Suffering — you don't even know the meaning of suffering. You're a nobody and you suffer like a nobody.— — Bunny to Bananas
The House of Blue Leaves
Kate Burton looms over John Pankow and Jane Kaczmarek in The House of Blue Leaves.
The contempt in the line quoted above is addressed to a crazed woman by her husband's jealous mistress. It's typical of the cruelty that scars John Guare's 1971 black comedy, wisely chosen by Artistic Director Michael Ritchie to open the newly renovated Mark Taper Forum with its much improved sight lines, nearly flawless acoustics and a more audience-friendly lounge.

Guare says his play is about humiliation and the cruelties people inflict on each other. It's set in 1965 on the day of the Pope's visit to the UN when he passes en route through Queens where the Shaughnessy family lives. Artie Shaughnessy (John Pankow), whose day job is as zookeeper, lives on dreams of selling his songs. His wife Bananas (Kate Burton) really is bananas and hasn't left the house in years. His son Ronnie (James Immekus), an unhappy army private, is busily working on a bomb to blow up the Pope in retaliation for his own unhappy life which he blames on his parents and the contempt of their friend, producer Billy Einhorn (Diedrich Bader) who overlooked him for the role of Huckleberry Finn.

▸ DATA EXTRACT

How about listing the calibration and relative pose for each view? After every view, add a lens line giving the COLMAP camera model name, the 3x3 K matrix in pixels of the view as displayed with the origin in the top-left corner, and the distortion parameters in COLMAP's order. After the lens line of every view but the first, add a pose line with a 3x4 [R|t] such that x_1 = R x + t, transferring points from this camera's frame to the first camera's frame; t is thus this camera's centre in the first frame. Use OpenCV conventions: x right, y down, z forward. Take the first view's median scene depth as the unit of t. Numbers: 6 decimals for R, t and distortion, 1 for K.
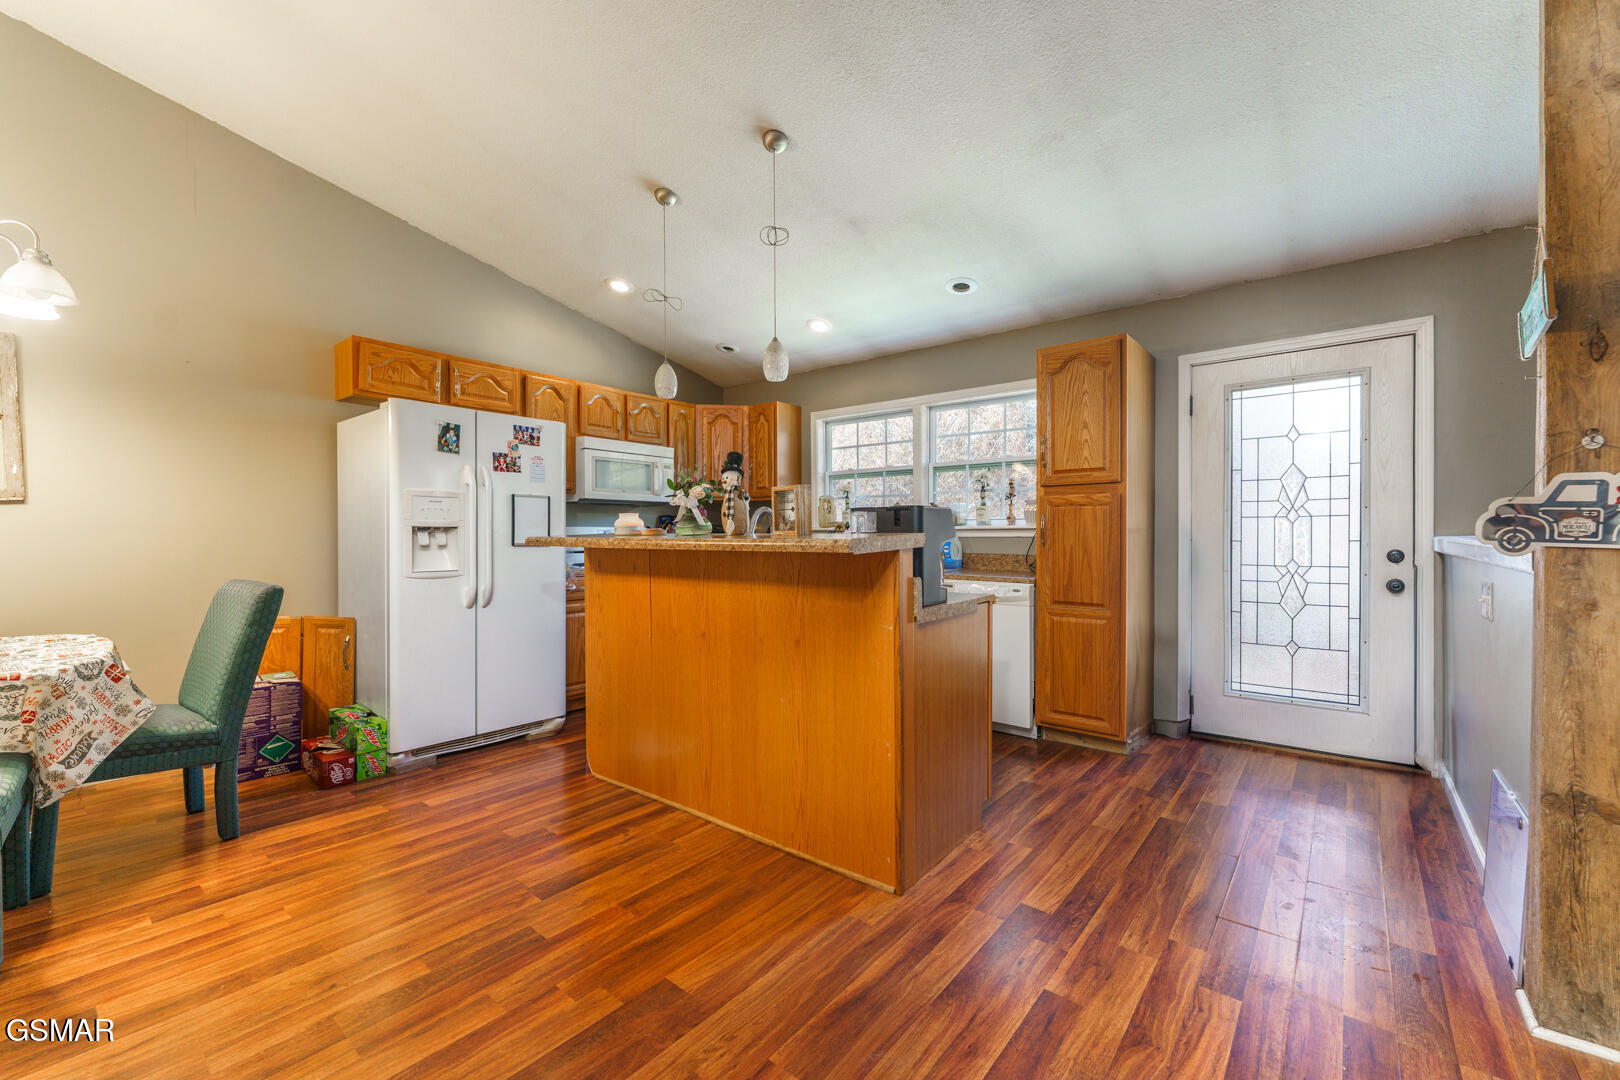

▸ WORK ORDER 1
According to the theater review, in what year is The House of Blue Leaves set?
▸ WORK ORDER 2
Transcribe the theater review between "The contempt in" and "more audience-friendly lounge.", inclusive.
The listing is separate material and has no connection to the theater review.

▸ EXERCISE RESPONSE 1
1965

▸ EXERCISE RESPONSE 2
The contempt in the line quoted above is addressed to a crazed woman by her husband's jealous mistress. It's typical of the cruelty that scars John Guare's 1971 black comedy, wisely chosen by Artistic Director Michael Ritchie to open the newly renovated Mark Taper Forum with its much improved sight lines, nearly flawless acoustics and a more audience-friendly lounge.